Background: Alzheimer’s disease (AD) could be regarded as a brain form of diabetes since insulin resistance and deficiency develop early and progress with severity of neurodegeneration. Preserving insulin’s actions in the brain restores function and reduces neurodegeneration. T3D-959 is a dual nuclear receptor agonist currently in a Phase 2a trial in mild-to-moderate AD patients (ClinicalTrials.gov identifier NCT02560753). Herein, we show that T3D-959 improves motor function and reverses neurodegeneration in a sporadic model of AD.

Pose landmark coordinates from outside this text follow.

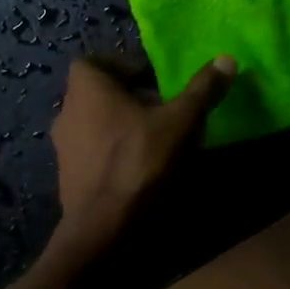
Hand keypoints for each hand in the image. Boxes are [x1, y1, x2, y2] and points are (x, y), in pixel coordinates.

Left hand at [49, 55, 235, 260]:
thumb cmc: (139, 161)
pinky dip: (113, 155)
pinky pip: (92, 154)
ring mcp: (63, 148)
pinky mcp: (67, 178)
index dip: (124, 67)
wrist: (104, 229)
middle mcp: (66, 111)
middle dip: (128, 99)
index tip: (154, 81)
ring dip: (121, 127)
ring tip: (155, 141)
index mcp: (86, 88)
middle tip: (162, 110)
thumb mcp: (181, 121)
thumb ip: (202, 89)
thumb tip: (226, 58)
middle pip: (98, 94)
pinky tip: (139, 170)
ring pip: (95, 125)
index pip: (96, 62)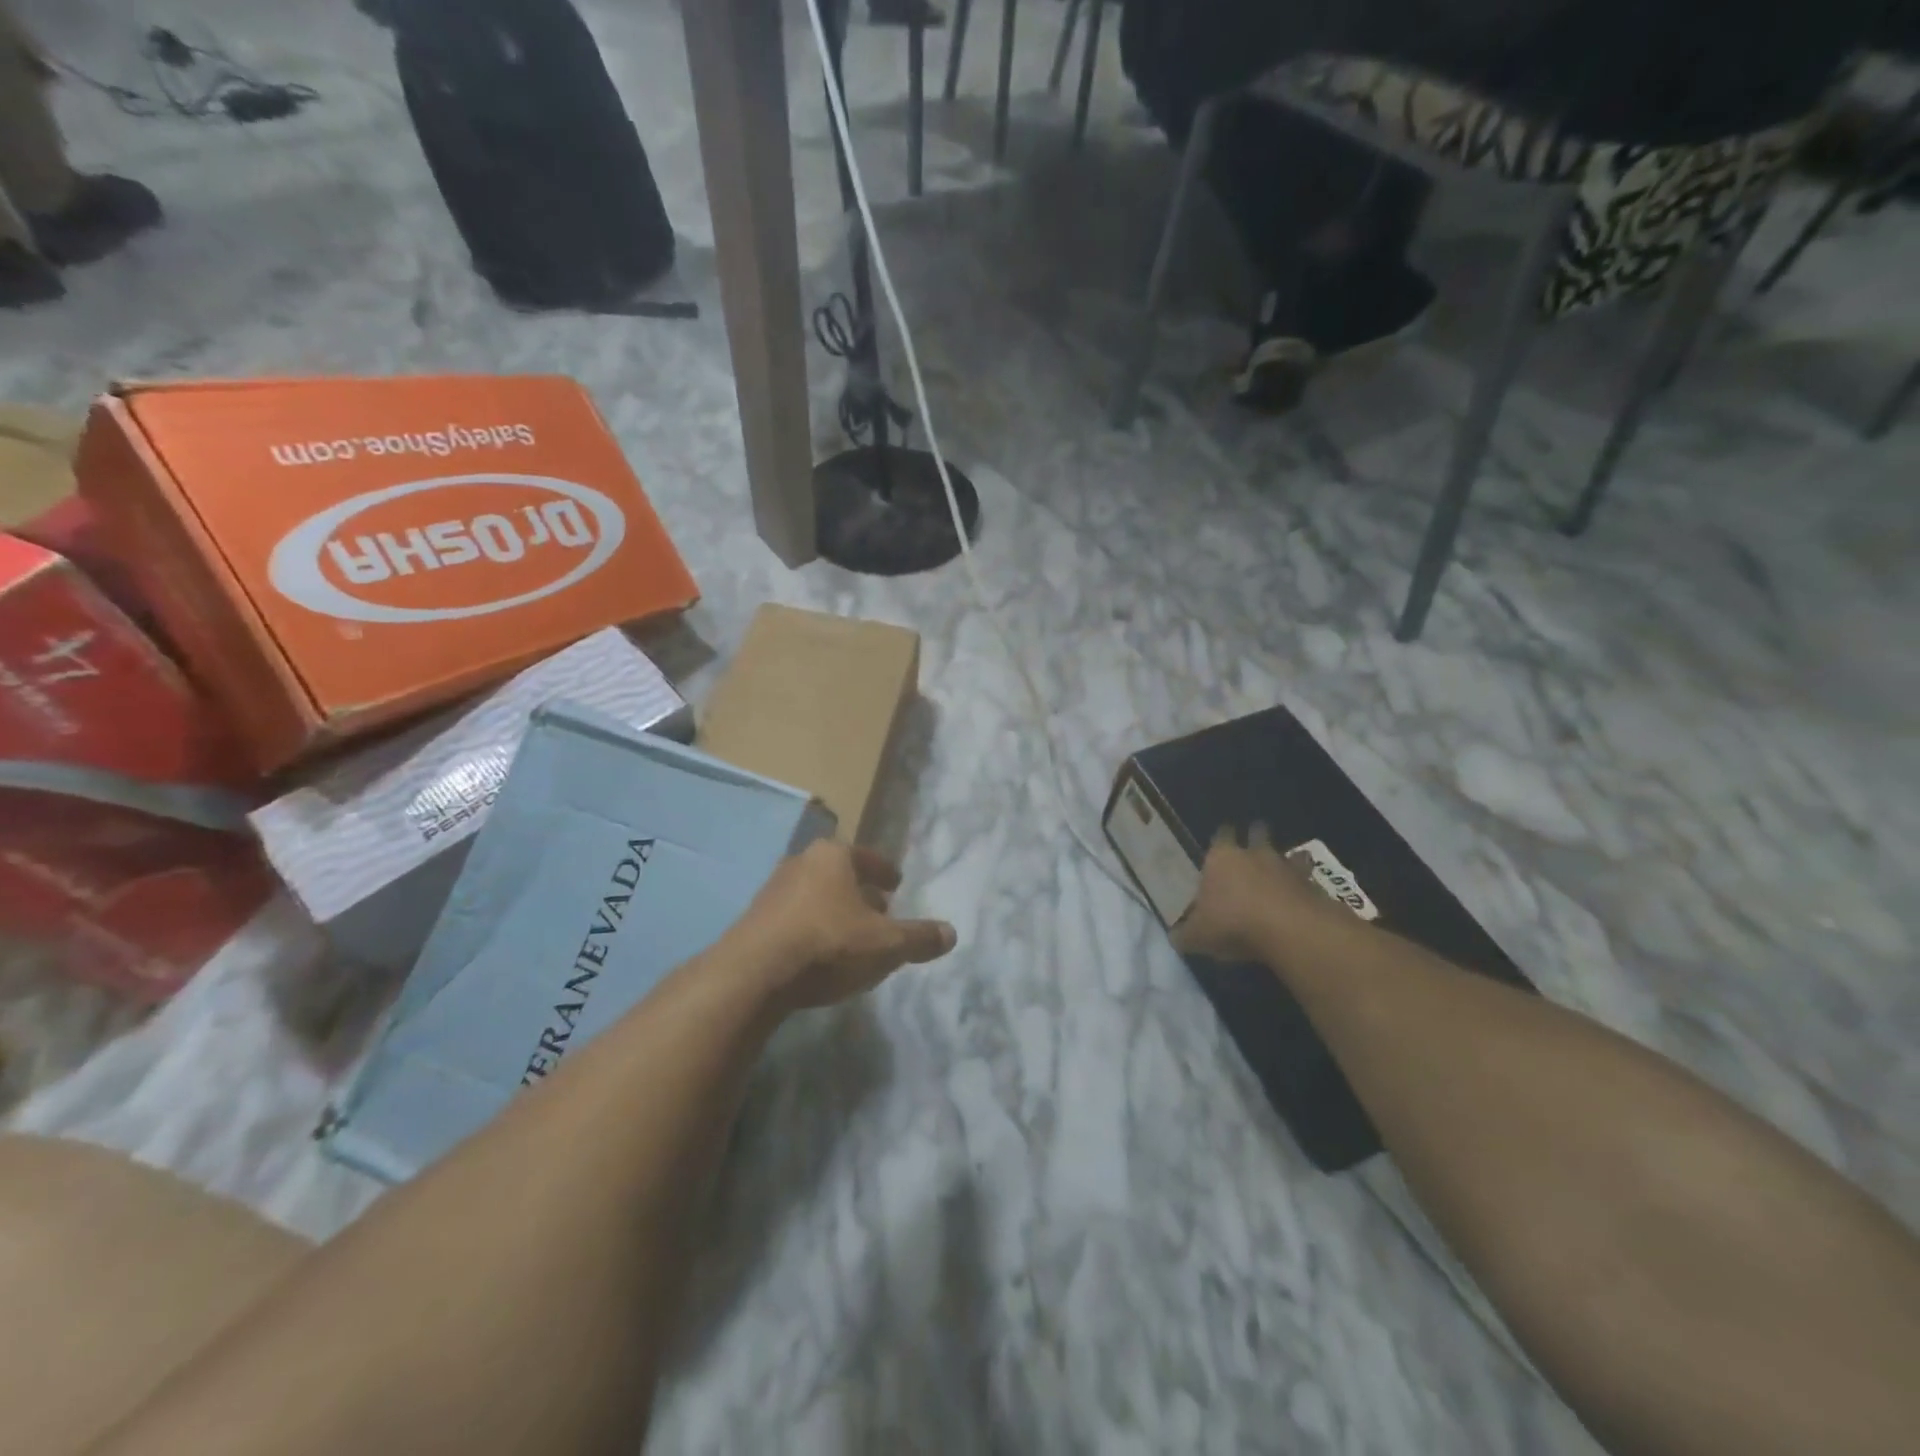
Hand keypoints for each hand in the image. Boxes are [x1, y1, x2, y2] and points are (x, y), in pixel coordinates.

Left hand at [729, 840, 956, 1009]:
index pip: (867, 857)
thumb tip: (951, 933)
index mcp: (833, 856)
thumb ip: (919, 938)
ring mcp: (772, 890)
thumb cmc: (828, 945)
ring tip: (851, 934)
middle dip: (860, 891)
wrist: (752, 976)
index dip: (885, 871)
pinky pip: (794, 918)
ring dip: (834, 910)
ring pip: (814, 895)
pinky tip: (820, 954)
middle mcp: (800, 863)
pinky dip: (812, 928)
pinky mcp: (753, 920)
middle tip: (879, 909)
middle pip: (838, 874)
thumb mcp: (886, 945)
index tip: (896, 883)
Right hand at [1172, 823, 1357, 965]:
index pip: (1220, 835)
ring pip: (1287, 853)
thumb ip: (1186, 934)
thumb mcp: (1198, 935)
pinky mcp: (1312, 884)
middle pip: (1257, 832)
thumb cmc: (1232, 923)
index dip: (1221, 837)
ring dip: (1284, 860)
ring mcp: (1286, 866)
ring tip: (1280, 872)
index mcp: (1220, 858)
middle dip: (1256, 835)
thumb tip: (1176, 938)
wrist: (1288, 929)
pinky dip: (1304, 885)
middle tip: (1253, 846)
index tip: (1222, 841)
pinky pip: (1307, 879)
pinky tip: (1301, 898)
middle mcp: (1253, 854)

Methods: Long Evans rats were administered intracerebral (i.c.) streptozotocin (STZ) or normal saline (control) and dosed orally with T3D-959 (1.0 mg/kg/day) or saline for 21 or 28 days. Rotarod tests evaluated motor function. Histopathology with image analysis was used to assess neurodegeneration.
Results: T3D-959 significantly improved motor performance, and preserved both cortical and normalized white matter structure in i.c STZ-treated rats. T3D-959 treatments were effective when dosed therapeutically, whether initiated 1 day or 7 days after i.c. STZ.
Conclusion: T3D-959’s targeting neuro-metabolic dysfunctions via agonism of PPAR delta and PPAR gamma nuclear receptors provides potential disease modification in AD.